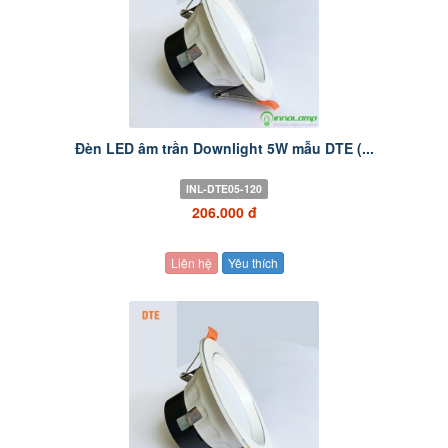
Đèn LED âm trần Downlight 5W mẫu DTE (...
INL-DTE05-120
206.000 đ
Liên hệ
Yêu thích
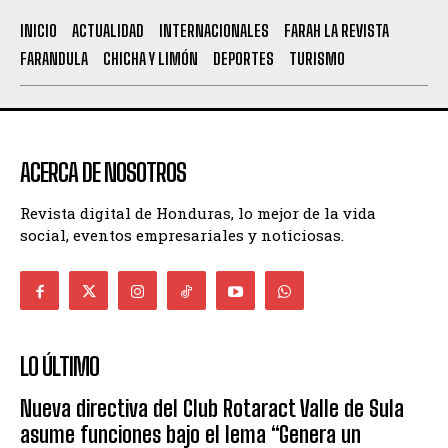
INICIO
ACTUALIDAD
INTERNACIONALES
FARAH LA REVISTA
FARANDULA
CHICHA Y LIMÓN
DEPORTES
TURISMO
ACERCA DE NOSOTROS
Revista digital de Honduras, lo mejor de la vida
social, eventos empresariales y noticiosas.
LO ÚLTIMO
Nueva directiva del Club Rotaract Valle de Sula
asume funciones bajo el lema “Genera un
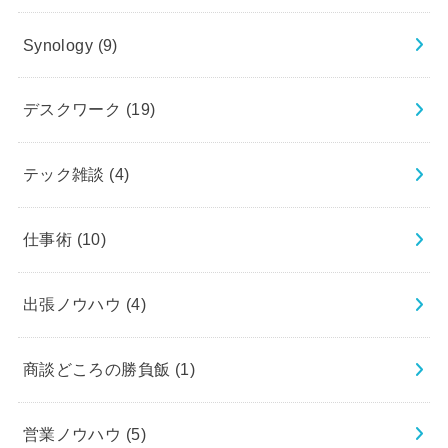
Synology
(9)
デスクワーク
(19)
テック雑談
(4)
仕事術
(10)
出張ノウハウ
(4)
商談どころの勝負飯
(1)
営業ノウハウ
(5)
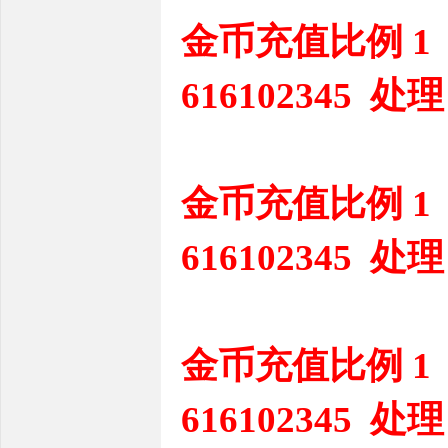
金币充值比例 1
616102345 处理
金币充值比例 1
616102345 处理
金币充值比例 1
616102345 处理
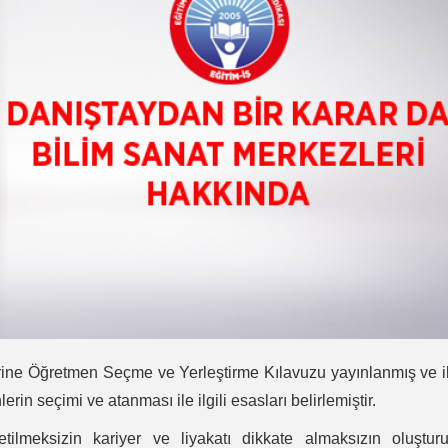
rine Öğretmen Seçme ve Yerleştirme Kılavuzu yayınlanmış ve il
in seçimi ve atanması ile ilgili esasları belirlemiştir.
tilmeksizin kariyer ve liyakatı dikkate almaksızın oluştur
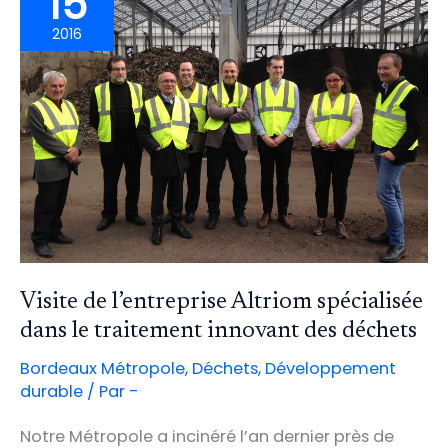
15
2016
Visite de l’entreprise Altriom spécialisée
dans le traitement innovant des déchets
Bordeaux Métropole
,
Déchets
,
Développement
durable
/ Par
-
Notre Métropole a incinéré l’an dernier près de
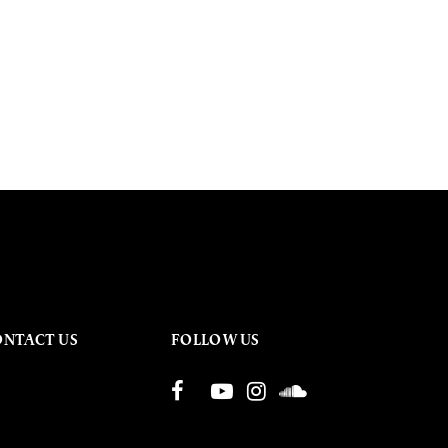
ONTACT US
FOLLOW US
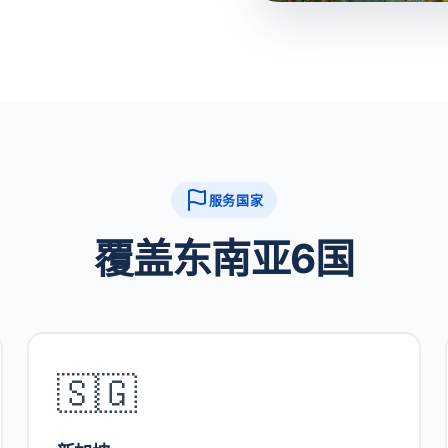
服务国家
覆盖东南亚6国
🇸🇬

....................

§ YOUR OBJECTIVE: Output the records above exactly as they are, leaving out the pictures.

§ WRITTEN SOLUTION:
Đèn LED âm trần Downlight 5W mẫu DTE (...
INL-DTE05-120
206.000 đ
Liên hệ
Yêu thích
INICIO
ACTUALIDAD
INTERNACIONALES
FARAH LA REVISTA
FARANDULA
CHICHA Y LIMÓN
DEPORTES
TURISMO
ACERCA DE NOSOTROS
Revista digital de Honduras, lo mejor de la vida
social, eventos empresariales y noticiosas.
LO ÚLTIMO
Nueva directiva del Club Rotaract Valle de Sula
asume funciones bajo el lema “Genera un
Synology
(9)
デスクワーク
(19)
テック雑談
(4)
仕事術
(10)
出張ノウハウ
(4)
商談どころの勝負飯
(1)
営業ノウハウ
(5)
金币充值比例 1
616102345 处理
金币充值比例 1
616102345 处理
金币充值比例 1
616102345 处理
rine Öğretmen Seçme ve Yerleştirme Kılavuzu yayınlanmış ve il
in seçimi ve atanması ile ilgili esasları belirlemiştir.
tilmeksizin kariyer ve liyakatı dikkate almaksızın oluştur
15
2016
Visite de l’entreprise Altriom spécialisée
dans le traitement innovant des déchets
Bordeaux Métropole
,
Déchets
,
Développement
durable
/ Par
-
Notre Métropole a incinéré l’an dernier près de
ONTACT US
FOLLOW US
服务国家
覆盖东南亚6国
🇸🇬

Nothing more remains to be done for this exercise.